De La Torre is using behavioral experiments to investigate how the human brain makes sense of multisensory cues to construct a particular perception. To do this, he has created several scenes of interacting objects in 3D space over different sounds, asking research participants to describe the features of the scene. For example, in one experiment, he combines images of a block moving across a surface at different speeds with various scraping sounds, asking participants to estimate how rough the surface is. Eventually, he hopes to bring the experiment to virtual reality, where participants will physically press the blocks in response to how hard they perceive the surface to be, rather than reporting what they experience.
Once he has collected data, he will move on to the modeling phase of the research, assessing whether multisensory neural networks perceive illusions the way humans do. “What we want to do is model exactly what’s going on,” says De La Torre. “How is it that we are receiving these two signals, integrating them, and at the same time using all our prior knowledge and inferences from physics to really make sense of the world?”

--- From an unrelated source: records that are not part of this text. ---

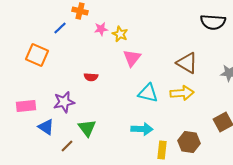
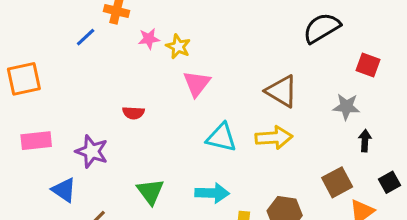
black semicircle: (213, 22) -> (322, 28), turned 145
orange square: (37, 55) -> (24, 79), moved, turned -35
purple star: (64, 102) -> (92, 151), turned 30
pink rectangle: (26, 106) -> (36, 141), moved
green triangle: (87, 128) -> (150, 192), moved

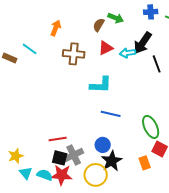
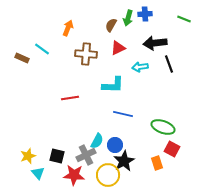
blue cross: (151, 12) -> (145, 14), moved
green arrow: (116, 18) -> (128, 18), turned 84
black arrow: (143, 43) -> (155, 43), turned 50
cyan arrow: (128, 53) -> (140, 67), moved
green ellipse: (151, 127) -> (163, 127), turned -45
red line: (58, 139) -> (70, 98), moved
black square: (60, 158) -> (57, 156), moved
cyan semicircle: (45, 175) -> (97, 141), moved, turned 98

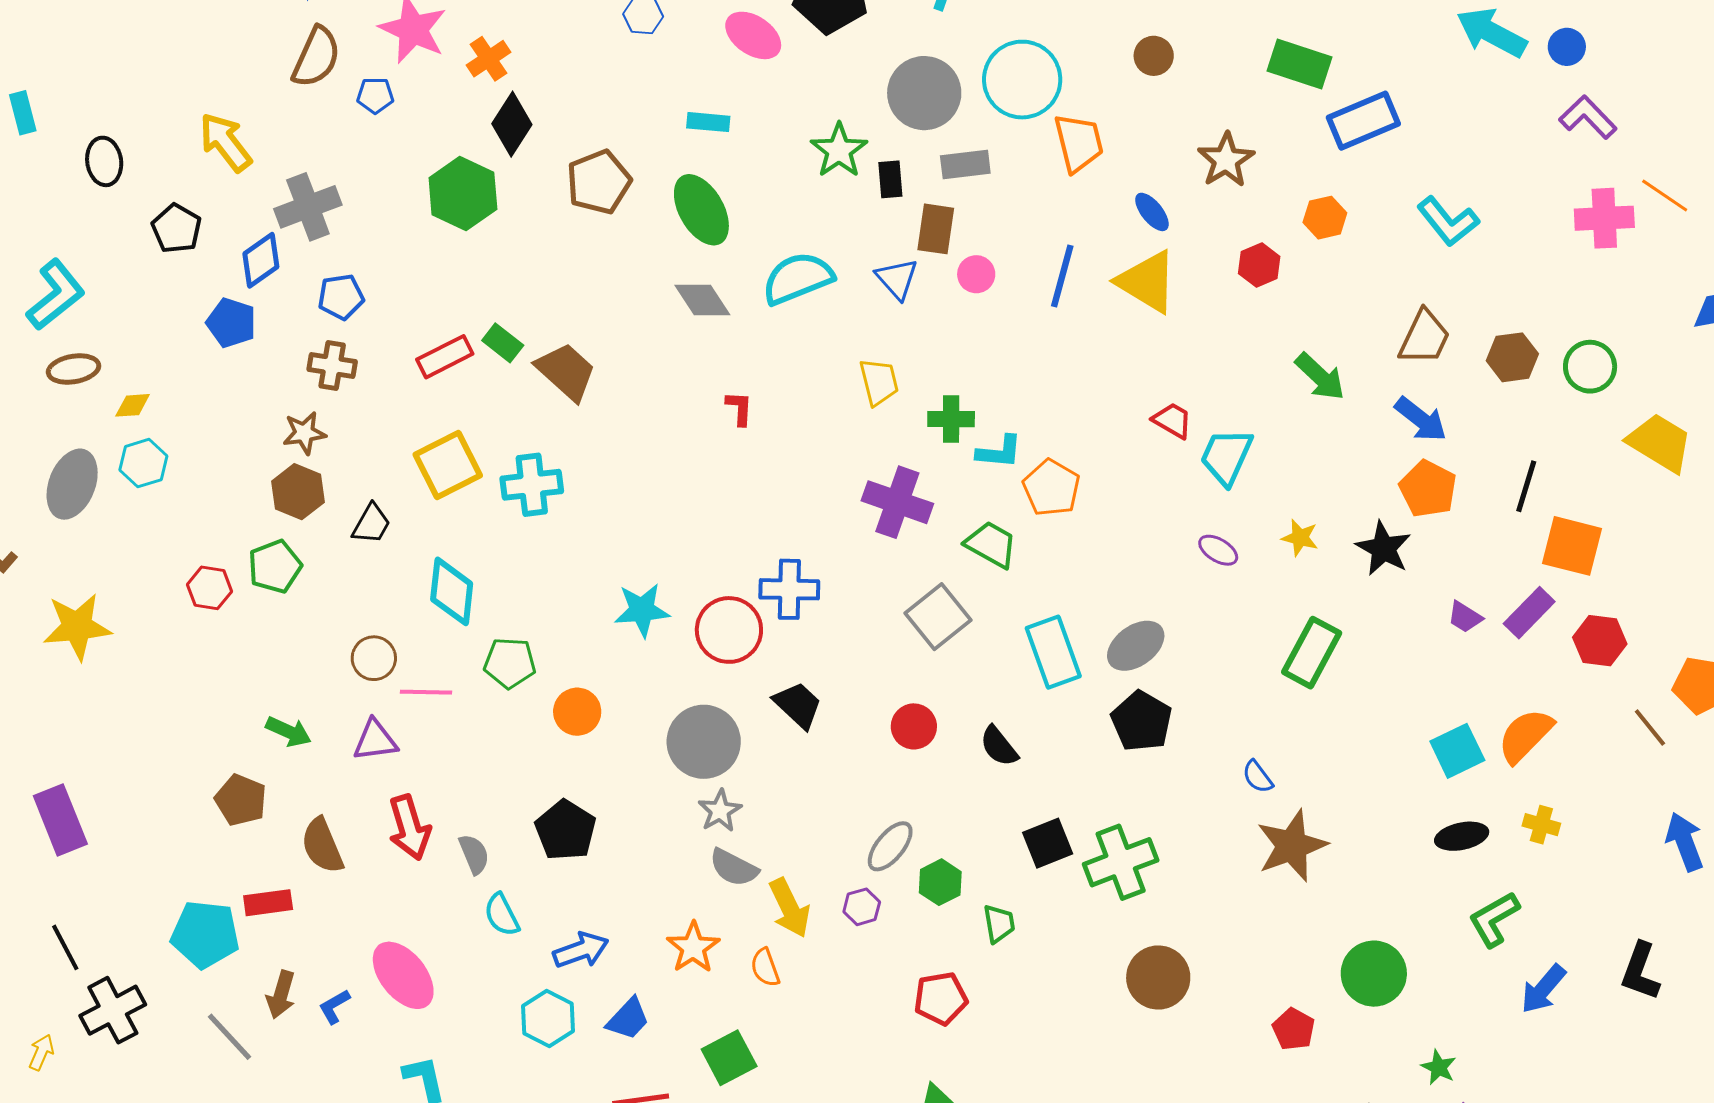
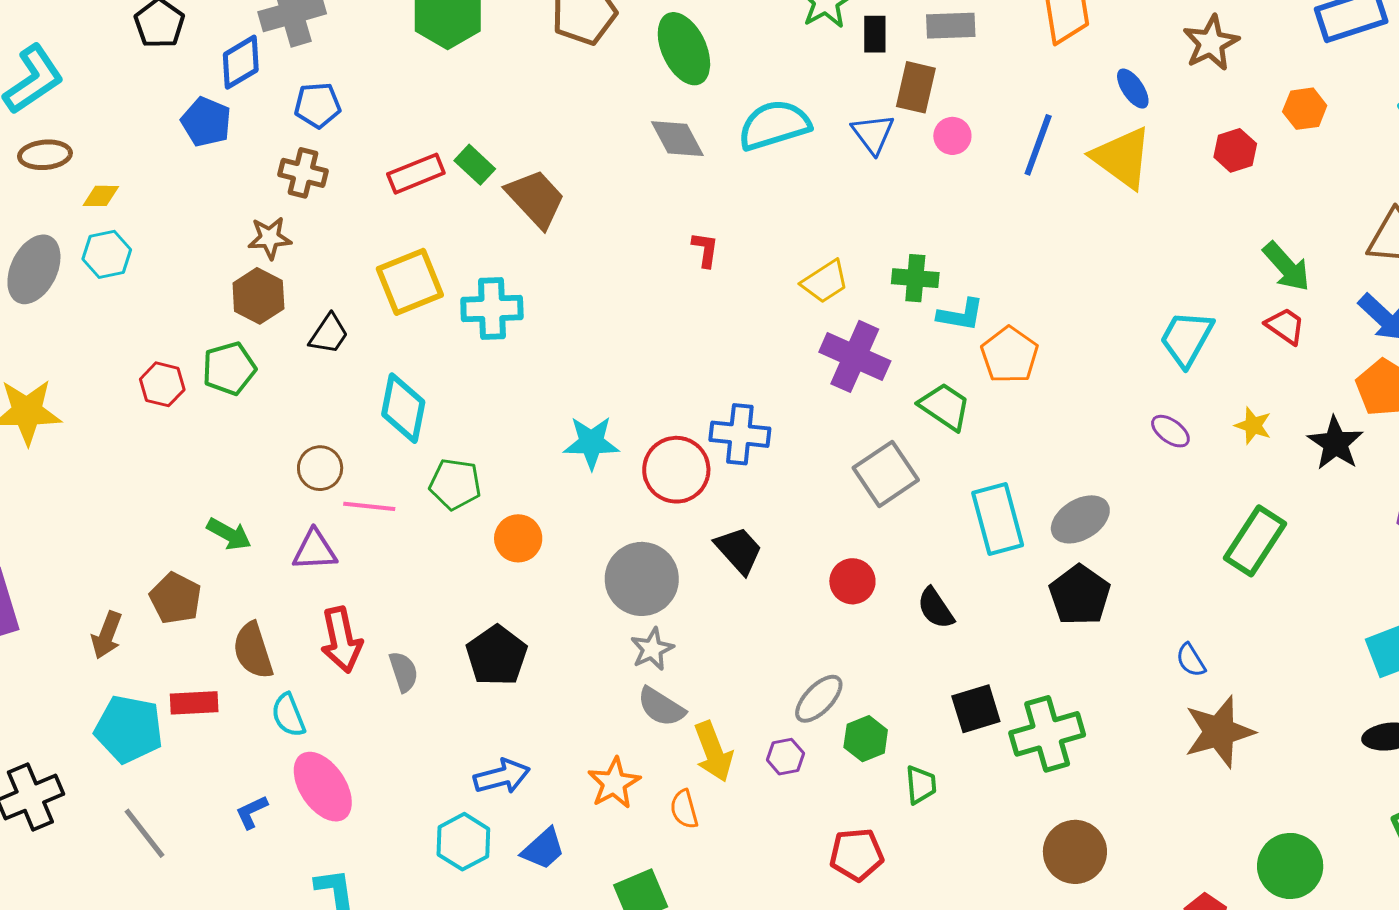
yellow trapezoid: (879, 382) -> (825, 282), moved, turned 66
red trapezoid: (1172, 420) -> (1285, 326), moved
cyan semicircle: (502, 915) -> (288, 715), moved
brown arrow: (281, 995) -> (107, 635), moved

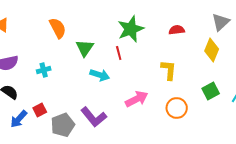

While his two lines of inquiry with Yang and McDermott may seem different, he sees clear connections between the two. Both projects seek to understand what artificial neural networks are capable of and what they tell us about the brain. At a more fundamental level, he says, the way the brain perceives the world from different sensory signals could be part of what gives people a sense of self. Sensory perception consists of constructing a unitary and cohesive sense of the world from multiple sources of sensory data. Similarly, he argues, “the sense of self is really a combination of actions, plans, goals, emotions, all these different things that are their own components, but somehow create a unitary being.”
It’s an apt sentiment for De La Torre, who has been working to make sense of and integrate different aspects of his own life. Working in the computational hearing lab, for example, she has begun experimenting with combining electronic music with folk music from her native Mexico, connecting her “two worlds,” as she puts it. Having the space to undertake these kinds of intellectual explorations, and the colleagues who encourage it, is one of De La Torre’s favorite parts of MIT.
“Beyond the teachers, there are also many students whose way of thinking amazes me,” he says. “I see a lot of kindness and excitement about science and a little bit of, it’s not nerdiness, but a love of very special things, and I love that.”